• _YOUR OBJECTIVE_
What are the lines, word for word, from the line with "36: (970, 143, 5.56)" up to and including the line with "[00:06.720]" in the records below? Omit the pictures.

=== RECORDED DATA ===

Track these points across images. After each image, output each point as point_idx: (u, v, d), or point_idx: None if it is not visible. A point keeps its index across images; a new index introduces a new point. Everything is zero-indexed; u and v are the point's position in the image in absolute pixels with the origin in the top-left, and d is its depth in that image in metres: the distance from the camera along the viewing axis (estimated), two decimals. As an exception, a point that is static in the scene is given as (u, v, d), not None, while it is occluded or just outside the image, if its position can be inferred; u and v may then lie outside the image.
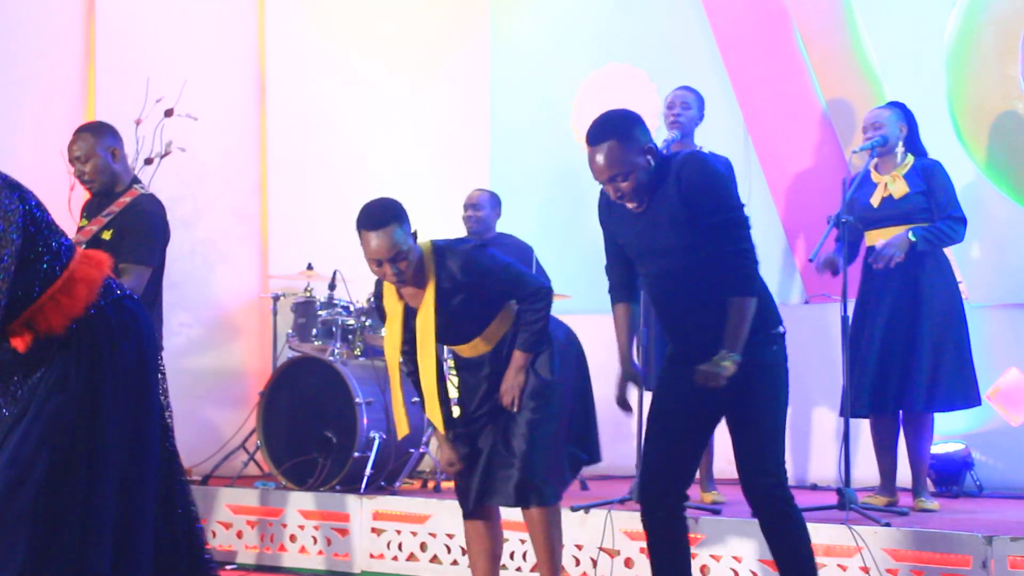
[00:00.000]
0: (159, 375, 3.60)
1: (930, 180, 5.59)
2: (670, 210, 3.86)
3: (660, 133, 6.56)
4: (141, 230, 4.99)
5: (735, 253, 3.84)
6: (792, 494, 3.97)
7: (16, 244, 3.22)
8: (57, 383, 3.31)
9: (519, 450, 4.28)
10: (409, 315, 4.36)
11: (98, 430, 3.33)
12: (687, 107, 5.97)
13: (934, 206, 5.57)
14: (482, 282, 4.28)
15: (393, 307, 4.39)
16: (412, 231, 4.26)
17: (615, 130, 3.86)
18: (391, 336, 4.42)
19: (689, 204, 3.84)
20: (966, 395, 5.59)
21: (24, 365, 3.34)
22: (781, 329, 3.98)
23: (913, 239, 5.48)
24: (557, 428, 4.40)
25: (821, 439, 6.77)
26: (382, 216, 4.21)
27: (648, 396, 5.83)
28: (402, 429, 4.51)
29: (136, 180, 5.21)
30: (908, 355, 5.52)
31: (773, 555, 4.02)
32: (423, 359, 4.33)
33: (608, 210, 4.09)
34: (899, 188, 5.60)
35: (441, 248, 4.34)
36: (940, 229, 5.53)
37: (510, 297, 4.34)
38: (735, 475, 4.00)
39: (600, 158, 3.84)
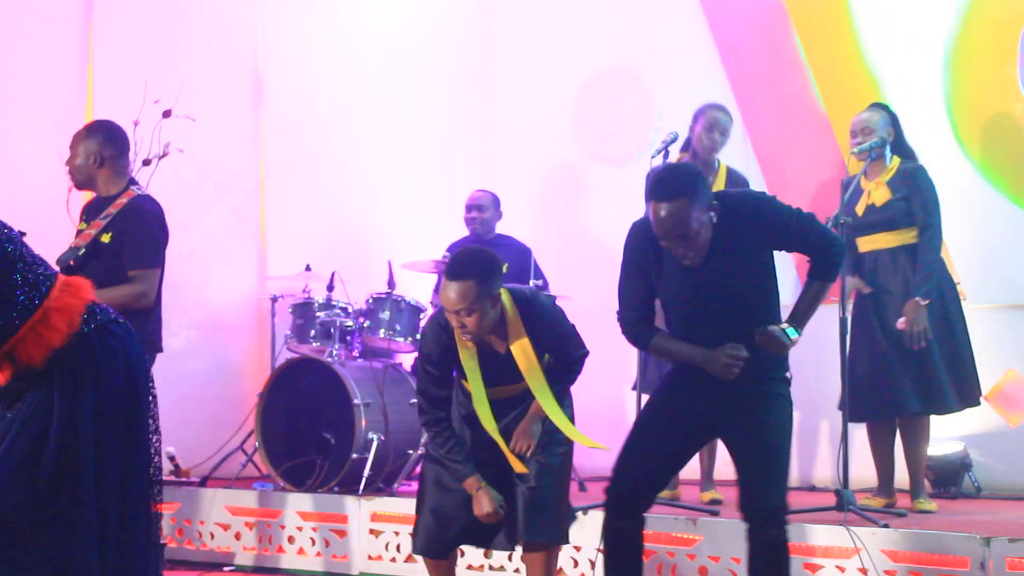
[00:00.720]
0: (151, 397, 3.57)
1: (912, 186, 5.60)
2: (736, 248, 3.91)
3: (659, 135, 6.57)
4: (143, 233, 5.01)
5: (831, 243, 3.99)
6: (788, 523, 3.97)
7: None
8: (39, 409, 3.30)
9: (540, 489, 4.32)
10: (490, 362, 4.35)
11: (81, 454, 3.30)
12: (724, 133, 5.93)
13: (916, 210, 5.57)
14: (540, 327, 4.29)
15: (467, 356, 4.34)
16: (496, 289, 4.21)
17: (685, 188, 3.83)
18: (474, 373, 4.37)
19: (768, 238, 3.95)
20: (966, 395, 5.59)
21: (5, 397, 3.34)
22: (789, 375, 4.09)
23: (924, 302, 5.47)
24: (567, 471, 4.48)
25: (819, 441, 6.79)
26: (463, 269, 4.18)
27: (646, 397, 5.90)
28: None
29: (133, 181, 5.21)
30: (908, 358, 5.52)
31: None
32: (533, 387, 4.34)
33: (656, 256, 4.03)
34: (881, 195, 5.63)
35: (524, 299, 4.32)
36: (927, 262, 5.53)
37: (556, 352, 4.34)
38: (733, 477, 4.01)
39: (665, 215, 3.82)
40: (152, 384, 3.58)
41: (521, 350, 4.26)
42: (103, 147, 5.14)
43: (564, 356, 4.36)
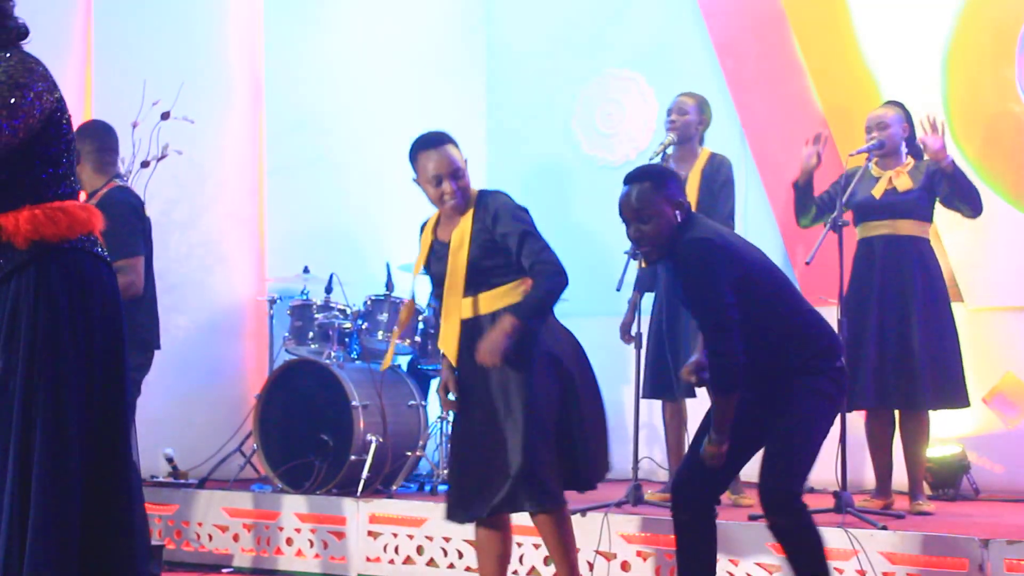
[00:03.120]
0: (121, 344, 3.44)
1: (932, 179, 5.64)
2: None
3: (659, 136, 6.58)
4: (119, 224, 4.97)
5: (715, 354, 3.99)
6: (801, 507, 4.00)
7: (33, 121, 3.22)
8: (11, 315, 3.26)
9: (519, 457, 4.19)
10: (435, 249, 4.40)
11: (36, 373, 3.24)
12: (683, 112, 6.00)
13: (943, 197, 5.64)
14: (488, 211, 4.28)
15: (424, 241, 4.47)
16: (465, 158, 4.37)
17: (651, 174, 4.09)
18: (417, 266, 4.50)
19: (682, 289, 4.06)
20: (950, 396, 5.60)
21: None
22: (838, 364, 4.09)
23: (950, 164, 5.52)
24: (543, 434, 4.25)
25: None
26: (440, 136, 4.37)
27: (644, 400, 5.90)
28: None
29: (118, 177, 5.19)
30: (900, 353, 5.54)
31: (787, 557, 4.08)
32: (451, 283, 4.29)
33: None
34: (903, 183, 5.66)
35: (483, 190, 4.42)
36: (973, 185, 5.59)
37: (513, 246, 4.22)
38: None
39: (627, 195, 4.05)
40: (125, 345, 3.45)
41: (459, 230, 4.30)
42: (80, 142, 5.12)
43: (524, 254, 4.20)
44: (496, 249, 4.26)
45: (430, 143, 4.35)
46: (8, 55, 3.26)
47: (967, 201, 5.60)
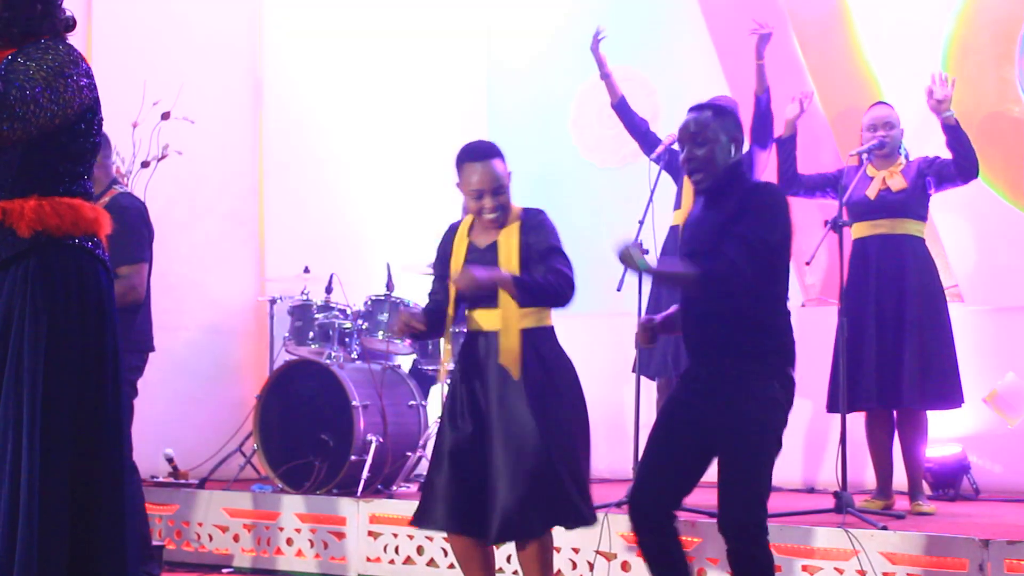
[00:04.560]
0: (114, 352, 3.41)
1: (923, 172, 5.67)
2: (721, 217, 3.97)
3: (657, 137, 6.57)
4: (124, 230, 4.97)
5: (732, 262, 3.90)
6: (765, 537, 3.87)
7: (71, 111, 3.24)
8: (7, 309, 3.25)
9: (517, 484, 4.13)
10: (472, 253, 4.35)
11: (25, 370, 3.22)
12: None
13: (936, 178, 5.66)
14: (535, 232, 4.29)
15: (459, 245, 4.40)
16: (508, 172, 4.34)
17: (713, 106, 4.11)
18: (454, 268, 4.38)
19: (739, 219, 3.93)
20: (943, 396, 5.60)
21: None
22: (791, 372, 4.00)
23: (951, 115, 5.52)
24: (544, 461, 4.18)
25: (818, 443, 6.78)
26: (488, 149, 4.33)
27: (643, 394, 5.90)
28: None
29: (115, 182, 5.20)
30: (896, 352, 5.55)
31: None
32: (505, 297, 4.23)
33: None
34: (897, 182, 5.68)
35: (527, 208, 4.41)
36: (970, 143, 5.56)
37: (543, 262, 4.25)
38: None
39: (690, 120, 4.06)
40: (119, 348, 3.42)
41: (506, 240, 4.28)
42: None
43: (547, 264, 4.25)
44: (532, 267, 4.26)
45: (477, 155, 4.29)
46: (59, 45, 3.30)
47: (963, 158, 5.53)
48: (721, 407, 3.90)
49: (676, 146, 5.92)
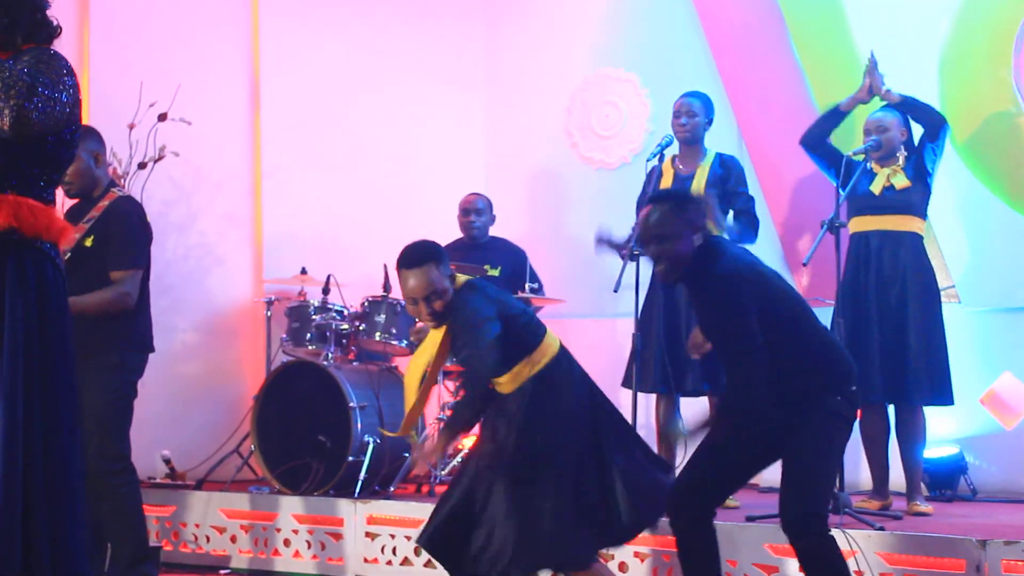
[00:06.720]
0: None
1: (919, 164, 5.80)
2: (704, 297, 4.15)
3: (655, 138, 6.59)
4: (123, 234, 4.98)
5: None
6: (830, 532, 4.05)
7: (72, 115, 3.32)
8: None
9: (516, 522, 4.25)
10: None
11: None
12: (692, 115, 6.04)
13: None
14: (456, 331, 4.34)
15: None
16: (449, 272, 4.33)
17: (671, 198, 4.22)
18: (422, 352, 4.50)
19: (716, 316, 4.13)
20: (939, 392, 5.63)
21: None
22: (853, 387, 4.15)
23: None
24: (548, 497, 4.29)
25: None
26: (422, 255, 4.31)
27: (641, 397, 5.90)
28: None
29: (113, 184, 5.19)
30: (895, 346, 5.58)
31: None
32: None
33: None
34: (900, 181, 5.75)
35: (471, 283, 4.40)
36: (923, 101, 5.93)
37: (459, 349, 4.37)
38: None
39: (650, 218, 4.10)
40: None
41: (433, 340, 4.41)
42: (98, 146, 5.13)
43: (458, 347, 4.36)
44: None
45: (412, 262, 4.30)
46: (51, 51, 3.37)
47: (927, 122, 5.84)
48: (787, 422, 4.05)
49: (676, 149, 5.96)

===

• _ANSWER TO THIS PROBLEM_
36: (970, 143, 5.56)
37: (543, 262, 4.25)
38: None
39: (690, 120, 4.06)
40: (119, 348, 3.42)
41: (506, 240, 4.28)
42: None
43: (547, 264, 4.25)
44: (532, 267, 4.26)
45: (477, 155, 4.29)
46: (59, 45, 3.30)
47: (963, 158, 5.53)
48: (721, 407, 3.90)
49: (676, 146, 5.92)
[00:06.720]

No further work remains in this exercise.